Enver Paşa ile birlikte; Tobruk, Derne, Bingazi çöllerinde savaşır. Askerler aç ve susuzdur. Su bulamadıkları zaman, deve kesip, devenin hörgücündeki suyu içtikleri çok olmuştur. İtalyanların erzak depolarını basıp, asker için erzak çalarlar. Gece karanlığında görünmemek için çırılçıplak soyunup, baskınlarını öyle yaparlar. O baskınlar sırasında kaç İtalyan öldürdüğünü kendisi de bilmezdi. Yakaladıkları İtalyan’ları ensesinden kesip, sonra da yaktıklarını anlatırdı. “İnsan öldürmenin en kolay yolu, ensesinden kesmektir” derdi. İtalyanlar kendisini gıyabında 7 kez idama mahkum eder, ama onu yakalayamazlar.

Hidiv Sarayı’nın bando sanatçısı, ince ruhlu müzik adamı, amansız bir çete reisi olup çıkmıştır.

Bu arada Enver Paşa’yı çok severdi. Hatta bir gün çadırda sohbet ederlerken, Paşa “Beni gerçekten sever misin Giritli?” diye sorar. O da “çok severim Paşam” der. Paşa “Nereden anlayacağım sevdiğini” diye sorunca A.Cemalettin : “Bir oğlum olursa, adını Enver koyacağım” diye cevap verir. Bu söz üzerine Enver Paşa, “Ohooo, sen bu deli kafayla, bu savaştan sağ çıkacaksın, evleneceksin, oğlun olacak ve adını Enver koyacaksın, öyle mi? Hadi canım sen de” diye güler. Ama aradan yıllar geçer, A.Cemalettin İstanbul’da evlenir, bir oğlu olur ve adını Enver koyar. O sıralar Enver Paşa, Harbiye Nazırı (Genel Kurmay Başkanı) dır. Enver’i alıp, paşa’nın makamına gider. “İşte Paşam” der. “Oğlum Enver!” Paşa çok duygulanır ve bebeğe bir beşi bir yerde takar. Ama A.Cemalettin bir daha Paşa’ya görünmez. O siyaset için değil, vatanı için savaşmıştır. Savaş bittikten sonra da hiçbir makam, maaş veya madalya istememiştir. Ölene kadar sürdüğü mütevazı yaşamını sadece müzik ile kazanır. Savaşçı ruhunu ise 75 yaşına kadar sürdürdüğü av tutkusu ile tatmin eder.

Evliliği

Ahmet Cemalettin İstanbul’a döndükten sonra , o zamanın eğlence merkezi olan Direklerarası’nda müzisyen olarak çalışmaya başlar. Zayıf, uzun boylu, derin bakışlı masmavi gözleri olan yakışıklı bir delikanlıdır. Zamanın ünlü kantocularının çoğu kendisine aşıktır. Hatta bir tanesi birlikte yaşamayı teklif eder, ama o sarayda geçen yıllarında lükse doymuştur ve kabul etmez. Bir gece, tiyatro seyircileri arasında gördüğü bir kıza tutulur. Kız, orkestra arkadaşı Nazmi Bey’in mahallesinden Öjeni isimli bir Yahudi kızıdır. Nazmi ile kıza haber yollar ve Müslüman olursa, kendisiyle evlenmek istediğini söyler. Öjeni kabul eder. Birlikte Şeyhülislam’a giderler, Öjeni Müslüman olur ve Nimet adını alır.

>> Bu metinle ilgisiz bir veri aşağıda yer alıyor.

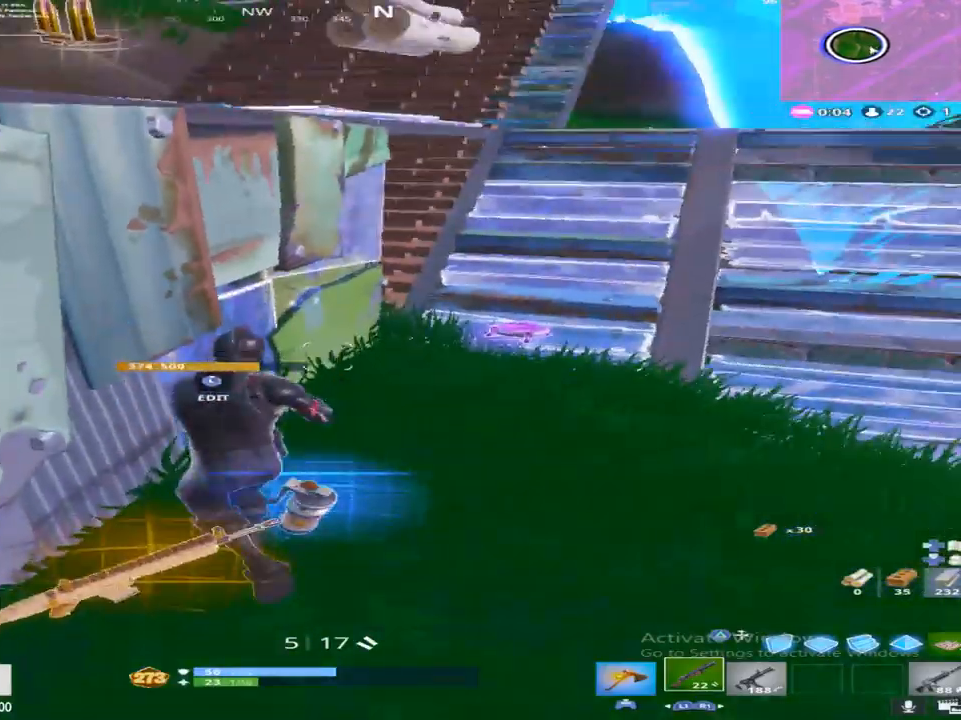
{"buttons": ["L1"], "left_stick": "up-left", "right_stick": "left", "events": [[50, "right_stick", "center"], [150, "left_stick", "up-right"], [417, "left_stick", "up-left"], [450, "L1", "down"], [483, "right_stick", "left"]]}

A.Cemalettin Bey evlendikten sonra, Direklerarası’ndan ayrılır ve halk evlerinde müzik öğretmenliğine başlar. Bu arada, devletin mübadele göçmenlerine tahsis ettiği evlerden biri de Mersin’de kendisine verilir. Bu geniş bahçeli, üç katlı kocaman bir evdir. Mersin’deki hayatları çok rahattır. Ancak Nimet Hanım sürekli İstanbul’daki ailesini özler. Bir süre sonra, Mersin’deki evi olduğu gibi kapatarak İstanbul’a döner ve Fatih’e yerleşirler (devlet bu evleri şahsen kullanma ve satmama koşuluyla verdiği için, bu haktan vazgeçmiş olurlar).

Nimet Hanım
Nimet (Öjeni) Hanım

A.Cemalettin Bey, bundan sonraki hayatını çoğunlukla ailesinden ayrı geçirir. Nimet Hanım çocuklarıyla İstanbul’da kalır, A. Cemalettin ise tayin olduğu Eskişehir, İzmir, Ayvalık gibi şehirlerdeki halk evlerinde çalışır, yörenin zengin ailelerinin çocuklarına özel müzik dersleri verir.

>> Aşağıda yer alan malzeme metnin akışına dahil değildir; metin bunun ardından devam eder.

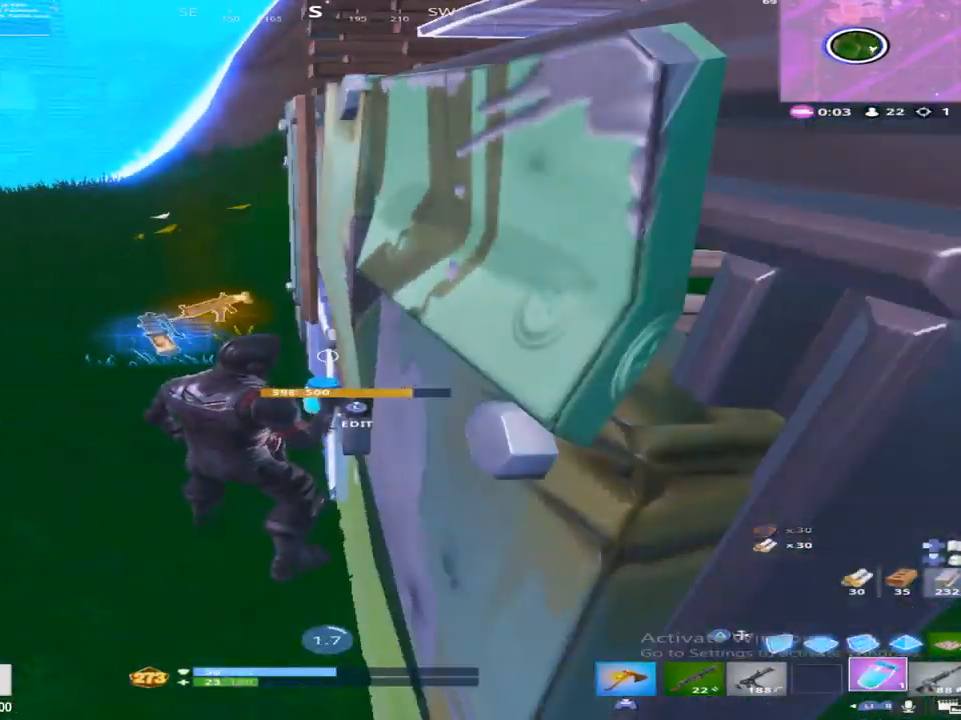
{"buttons": [], "left_stick": "center", "right_stick": "down", "events": [[100, "right_stick", "left"], [167, "left_stick", "up-left"], [350, "left_stick", "center"], [450, "right_stick", "down"]]}
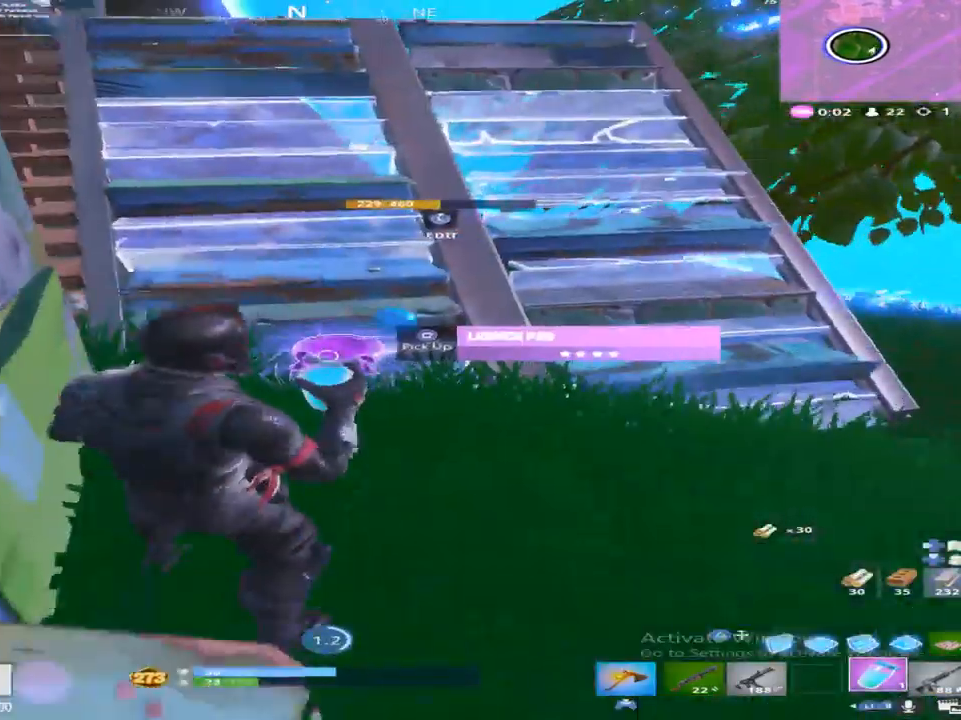
{"buttons": ["SQUARE"], "left_stick": "center", "right_stick": "center", "events": [[117, "right_stick", "center"], [500, "SQUARE", "down"]]}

Ayvalık’ta okul bandosunun önünde yürürken

Anlatılanlara göre; A. Cemalettin’in uzakta çalışmayı tercih etmesinin sebeplerinden biri de evde sürekli misafir ve tantana olmasıdır. A. Cemalettin ise sessizliğe ve yalnızlığa önem veren bir karaktere sahipti.

Soyadı kanunu çıktığı zaman, Çinkılıç soyadını alır. Yalın kılıç anlamına gelen bu soyadı, hem kendisinin savaşçı ruhunu temsil etmekte, hem de babası Hacı Spata’dan (kılıç) tan bir iz taşımaktadır. Daha sonra mübadele ile Türkiye’ye gelen , bir kısmı İzmir’e bir kısmı Tarsus’a yerleşen akrabaları da, yine Hacı Spata’dan esinlenerek, Atakılıç soyadını almıştır.

Çocukları

Bu tabloda; evin büyük oğlu olan Enver’in omuzlarında, çocuk yaştan itibaren ev geçimine destek sağlama yükümlülüğü binmiş olur. 5 yaşında tütün satmaya başlayan Enver, bu işi 6 yıl boyunca sürdürür ve büyüdüğünde tütün kutusunun sürtündüğü bacak bölgesinde kıl çıkmaz. Kazandığı parayla zaman zaman babasına da yardımcı olur. 11 yaşında okula ancak başlayabilir. Çok zeki olan Enver, burslu & yatılı okuyacak ve ileride yüksek okul bitirebilen tek kardeş olacaktı.

A. Cemalettin’e dönersek; Nimet Hanım’la evliliğinden toplamda dokuz çocuğu olur. Bunlardan sadece dört oğlan ve bir kız yaşar. Oğullarından Nejat, ortadan kaybolmuş halde iken bir gün yeğeni Füsun’u arar ve 8 gün sonra öleceğini söyleyip telefonu kapatır. Gerçekten de birkaç gün sonra ölü bulunur. Bu olay gizemini korumaktadır.

Annesiyle kavuşması

A.Cemalettin, annesini yıllar sonra İzmir’de bulur. Girit’ten gelen muhacirlerin izlerini sürdüğünde, araştırmaları onu İzmir’e götürür. Amcasının kızı ve oğulları İzmir’dedir ve annesi de onların yanındadır. Zeynep Hanım çok yaşlanmıştır ve gözleri de iyi görmemektedir.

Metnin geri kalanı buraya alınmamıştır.